For me this means that I have to stop being the Iron Lady who overcomes every hardship and subsists on very little sleep. Of course, this is easier said than done but understanding the problem is the first step to solving it.

A Dangerous Job

“We need to make this house more secure,” N frets. “These huge picture windows, these flimsy locks – anybody can get inside!”

“This is a very low-crime area,” I respond. “Why are you so worried?”

“Most instances of violent crime are perpetrated by people we know and not by random strangers.”

“But we don’t know any dangerous people.”

“Are you forgetting where you work? After your stories of what goes on in academic departments, I’d be less worried if you worked at a jail,” N exclaims, and I can’t really object.

Here is the problem: exploiting adjuncts is obviously wrong. But having tenured professors do nothing but teach 2-3 sections of Spanish 101 in a semester isn’t good either. They go nuts with boredom and make people want to turn their houses into fortresses.

Capitalism = Feminism

There is a very interesting article by Gaiutra Bahadur titled “India’s Missing Women” in this week’s issue of The Nation. The article demonstrates the point that I’ve been making forever. Namely,  that capitalism is a pre-condition of feminism. Capitalism is the greatest hope of women world over for a life of dignity, independence, achievement, and freedom. The linked article discusses the liberation brought by capitalism to the women of India and the backlash against their newfound freedom.

It’s good to see The Nation going back to doing good, solid journalism for a change. 

The State and the Individual, Part II

So we have discussed the death of the nation-state at length. Now that borders mean less and less and warfare can be waged without asking citizens to sacrifice their lives, the question arises as to what form the new contract between the state and the individual will take.

This is a change that is in the process of occurring right now, so nobody knows for sure what the results will be. Many different scenarios have been advanced, and I find all of them somewhat unconvincing.*

The twentieth century saw a dramatic improvement in the standard of living (especially in the older nation-states because they’d had more time to perfect the terms of the contract between individual and state.) The state was invested in making sure that everybody was more or less content because, in the case of war, it would need people from all social classes to fight.

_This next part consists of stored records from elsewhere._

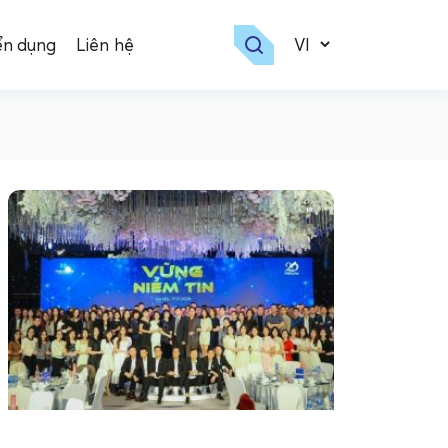
ển dụng
Liên hệ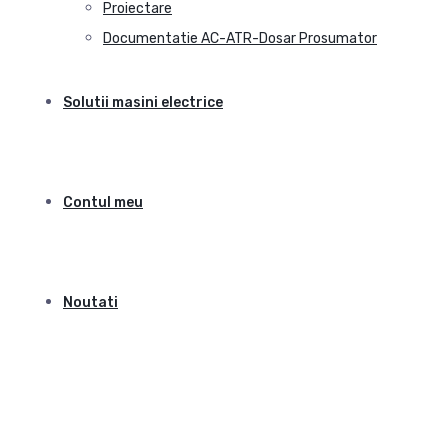
Proiectare
Documentatie AC-ATR-Dosar Prosumator
Solutii masini electrice
Contul meu
Noutati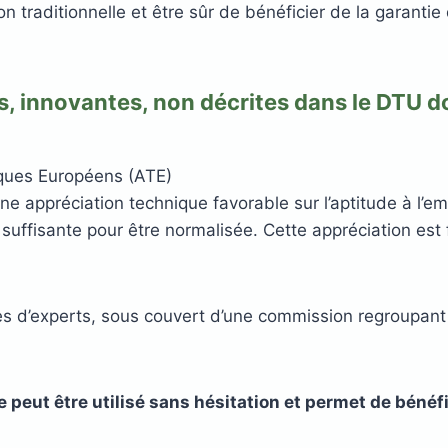
n traditionnelle et être sûr de bénéficier de la garantie
s, innovantes, non décrites dans le DTU do
ques Européens (ATE)
e appréciation technique favorable sur l’aptitude à l’
e suffisante pour être normalisée. Cette appréciation est
s d’experts, sous couvert d’une commission regroupant l
e peut être utilisé sans hésitation et permet de bénéf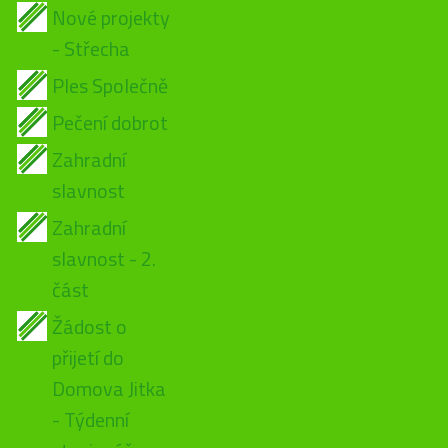
Nové projekty
- Střecha
Ples Společně
Pečení dobrot
Zahradní
slavnost
Zahradní
slavnost - 2.
část
Žádost o
přijetí do
Domova Jitka
- Týdenní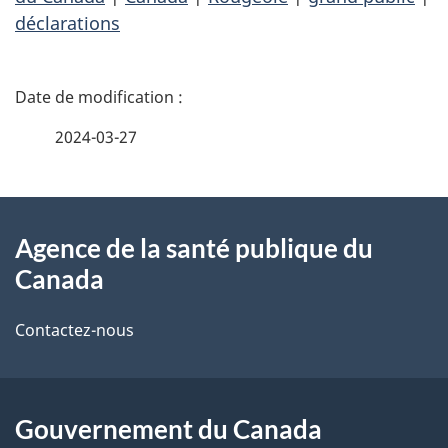
déclarations
D
é
2024-03-27
t
À
a
Agence de la santé publique du
propos
i
Canada
de
l
Contactez-nous
ce
s
site
d
Gouvernement du Canada
e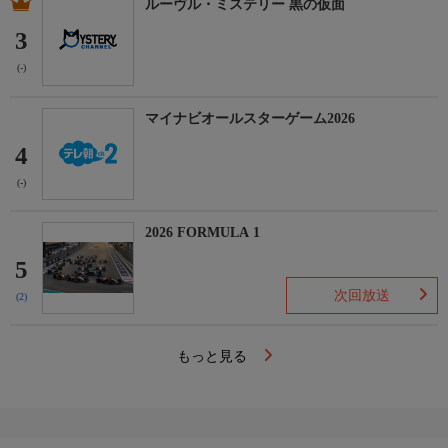
ルーヴル・ミステリー 黒の仮面
3
(-)
マイナビオールスターゲーム2026
4
(-)
2026 FORMULA 1
5
次回放送
(2)
もっと見る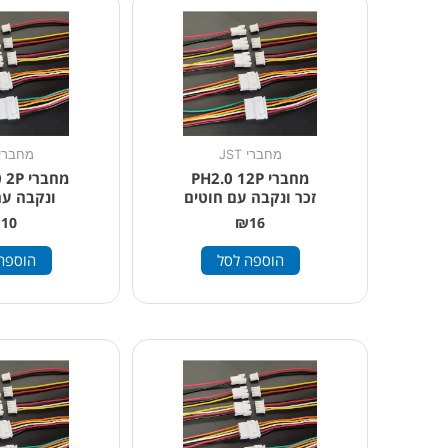
מחברי JST
מחברי ST
מחברי PH2.0 12P
זכר ונקבה עם חוטים
ונקבה עם
₪
10
₪
16
הוספה לסל
הוספה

The future wars are wars of information, technology, security measures, communications, engineering, IT. It makes sense to expect the state to strengthen its contract with those who can help in this kind of war effort, kicking to the curb those who don’t. Obama’s reiterated statements that not everybody needs an education are a sign that the formation of a two-tier society is under way and is being conducted very consciously. Yesterday’s SCOTUS ruling is also part of this effort.

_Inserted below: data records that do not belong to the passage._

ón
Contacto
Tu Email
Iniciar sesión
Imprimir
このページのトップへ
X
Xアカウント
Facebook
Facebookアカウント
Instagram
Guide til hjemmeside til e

There is a lot of discussion about the growth of inequality these days. I believe that these discussions miss the point completely. We are gliding towards something enormously bigger than inequality. There will be a very large group of people who will be stateless within a state. They will have no contract with the state because the state has no use for them in case of war.

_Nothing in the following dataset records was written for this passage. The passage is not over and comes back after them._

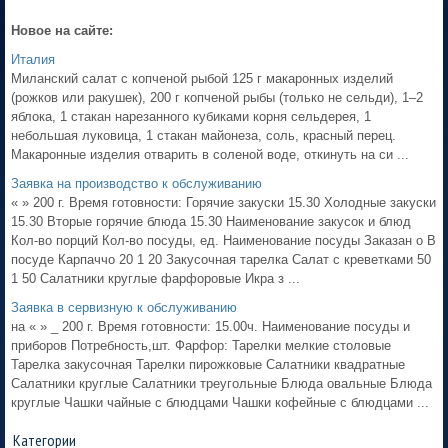
Новое на сайте:
Италия
Миланский салат с копченой рыбой 125 г макаронных изделий
(рожков или ракушек), 200 г копченой рыбы (только не сельди), 1–2
яблока, 1 стакан нарезанного кубиками корня сельдерея, 1
небольшая луковица, 1 стакан майонеза, соль, красный перец.
Макаронные изделия отварить в соленой воде, откинуть на си ...
Заявка на производство к обслуживанию
« » 200 г. Время готовности: Горячие закуски 15.30 Холодные закуски
15.30 Вторые горячие блюда 15.30 Наименование закусок и блюд
Кол-во порций Кол-во посуды, ед. Наименование посуды Заказан о В
посуде Карпаччо 20 1 20 Закусочная тарелка Салат с креветками 50
1 50 Салатники круглые фарфоровые Икра з ...
Заявка в сервизную к обслуживанию
на « » _ 200 г. Время готовности: 15.00ч. Наименование посуды и
приборов Потребность,шт. Фарфор: Тарелки мелкие столовые
Тарелка закусочная Тарелки пирожковые Салатники квадратные
Салатники круглые Салатники треугольные Блюда овальные Блюда
круглые Чашки чайные с блюдцами Чашки кофейные с блюдцами ...
Категории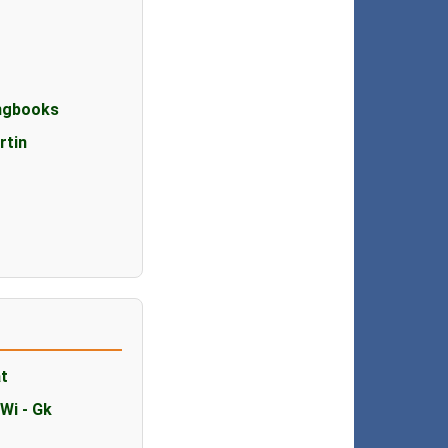
ngbooks
rtin
t
at
 Wi - Gk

* Every scenario I have read includes the inevitable erosion of the welfare state. I can talk about alternative scenarios later if people are interested.

The Unpronounceable Butter

You know what sucks? Words like “butter”. The “tt” is pronounced as anything but a “tt” and it is next to impossible for a non-native speaker to make sound right.

Of course, my new address has to start with just this kind of word. Plus there are several plosives in the address, which are also unpronounceable. I have to repeat my address over the phone fifty times a day nowadays, and every time it turns into a production.

And while I’m on the subject of complaining about the English language, has the word “who” gone completely out of business? I’m reading the endless “He is the writer that wrote the novel that. . .” and it just feels wrong. But since everybody is doing it, it’s possible I’m the one who’s confused.

And now I will fetch a pitcher of water and practice saying “butter, pot, tip and put.”